Bobbi Woods

August 28–September 26, 2009

Bobbi Woods culls from the glut of ready-made images crowding our collective consciousness, resulting in 2-D and video works that simultaneously bait and beguile. Woods’ work has been included in exhibitions nationally and internationally, most recently at Asia Song Society; New York, NY, and Mesler&Hug; Los Angeles, CA. Her work was recently included in the inaugural issue of Animal Shelter and will be featured in the forthcoming issue of ANP Quarterly. Woods is a graduate of the Art Center College of Design in Pasadena, California. Woods' exhibition coincides with the commencement of the gallery's year-long collaboration with writer John Motley.

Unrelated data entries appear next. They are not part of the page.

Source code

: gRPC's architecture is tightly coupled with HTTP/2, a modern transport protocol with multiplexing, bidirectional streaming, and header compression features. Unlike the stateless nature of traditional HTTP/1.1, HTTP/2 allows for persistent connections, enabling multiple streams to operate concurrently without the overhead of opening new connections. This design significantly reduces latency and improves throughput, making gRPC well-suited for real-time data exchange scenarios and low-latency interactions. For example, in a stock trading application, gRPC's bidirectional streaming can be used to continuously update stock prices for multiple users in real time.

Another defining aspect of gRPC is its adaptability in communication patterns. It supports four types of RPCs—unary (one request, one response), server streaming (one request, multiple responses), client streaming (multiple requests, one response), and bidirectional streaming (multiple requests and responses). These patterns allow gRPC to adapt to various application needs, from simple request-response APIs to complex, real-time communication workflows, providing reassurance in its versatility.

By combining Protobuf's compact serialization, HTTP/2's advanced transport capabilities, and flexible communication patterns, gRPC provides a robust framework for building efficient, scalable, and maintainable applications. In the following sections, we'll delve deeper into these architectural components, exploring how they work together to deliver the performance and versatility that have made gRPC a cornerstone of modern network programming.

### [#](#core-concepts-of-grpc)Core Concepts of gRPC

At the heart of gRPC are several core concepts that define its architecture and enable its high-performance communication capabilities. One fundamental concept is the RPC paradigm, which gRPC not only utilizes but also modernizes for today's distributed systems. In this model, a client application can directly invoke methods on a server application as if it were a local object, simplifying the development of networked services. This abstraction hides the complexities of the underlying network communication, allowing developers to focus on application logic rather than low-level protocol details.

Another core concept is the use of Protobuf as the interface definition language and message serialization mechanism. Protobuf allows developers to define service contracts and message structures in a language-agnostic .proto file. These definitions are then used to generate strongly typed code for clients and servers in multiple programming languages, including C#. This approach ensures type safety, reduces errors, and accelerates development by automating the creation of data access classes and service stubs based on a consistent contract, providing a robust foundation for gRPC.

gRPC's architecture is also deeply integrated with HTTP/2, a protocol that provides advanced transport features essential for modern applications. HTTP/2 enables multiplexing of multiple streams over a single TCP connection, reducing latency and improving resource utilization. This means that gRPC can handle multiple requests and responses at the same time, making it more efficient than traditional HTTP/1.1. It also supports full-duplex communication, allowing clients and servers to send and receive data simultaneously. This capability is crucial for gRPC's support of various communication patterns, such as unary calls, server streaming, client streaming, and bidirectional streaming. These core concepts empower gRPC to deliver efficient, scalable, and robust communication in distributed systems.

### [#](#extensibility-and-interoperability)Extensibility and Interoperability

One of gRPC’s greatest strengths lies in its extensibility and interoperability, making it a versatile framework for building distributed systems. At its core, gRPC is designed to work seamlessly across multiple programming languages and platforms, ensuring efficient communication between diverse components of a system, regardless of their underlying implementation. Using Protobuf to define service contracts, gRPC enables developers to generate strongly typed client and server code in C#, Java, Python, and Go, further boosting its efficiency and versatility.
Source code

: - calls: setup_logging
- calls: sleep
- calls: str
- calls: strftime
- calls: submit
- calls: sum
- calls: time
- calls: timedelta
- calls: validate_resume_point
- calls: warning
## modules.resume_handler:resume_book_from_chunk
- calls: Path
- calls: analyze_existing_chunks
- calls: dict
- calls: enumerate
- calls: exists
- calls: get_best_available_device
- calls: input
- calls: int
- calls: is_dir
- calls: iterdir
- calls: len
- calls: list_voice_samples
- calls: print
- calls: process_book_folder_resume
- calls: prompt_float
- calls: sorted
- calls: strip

As part of a continued commitment to fostering vital discourse surrounding contemporary art, Fourteen30 Contemporary has commissioned Motley to produce a critical essay for each gallery exhibition through the summer of 2010. Each essay will appear as part of a limited quantity of offset printed posters, available at the gallery or by request. In an excerpt from his essay on Woods, Motley writes:

“Los Angeles-based artist Bobbi Woods' practice is inseparable from the raw materials of pop culture. Using promotional movie and fan posters as her canvases, she manipulates their existing imagery with spray-painted enamel, designed to obscure and slant in the subtlest of ways. Some posters are blanched to near whiteness; others interrupted by imposing black polygons that rend worrying gaps in a viewer’s context. Elsewhere, she uses the stock iconography of pop culture—the Playboy bunny, Marilyn Monroe’s lips—as the foundation of works that, like the posters, isolate or embellish these images to stress their symbolic currency. Stripped of their original contexts or otherwise disfigured, they nonetheless radiate sexuality. They still seduce.

Though Woods’ treatment of her materials almost always involves a strategy of obfuscation, this move operates along the lines of ‘blocking’ in film and theater. Just as the director frames his actors—often through stylized obstructions—Woods runs deceptively facile interference on the posters she manipulates to refocus our attention on the absurd and often disturbing subtexts that lurk there. Put another way, she reveals the artifacts of popular media to be so over-abundant in their visibility that even her defacement of them results in another level of signification. It’s a dazzling inversion of perceived binaries, in which Woods applies opacity and interruption as devices to produce transparency.”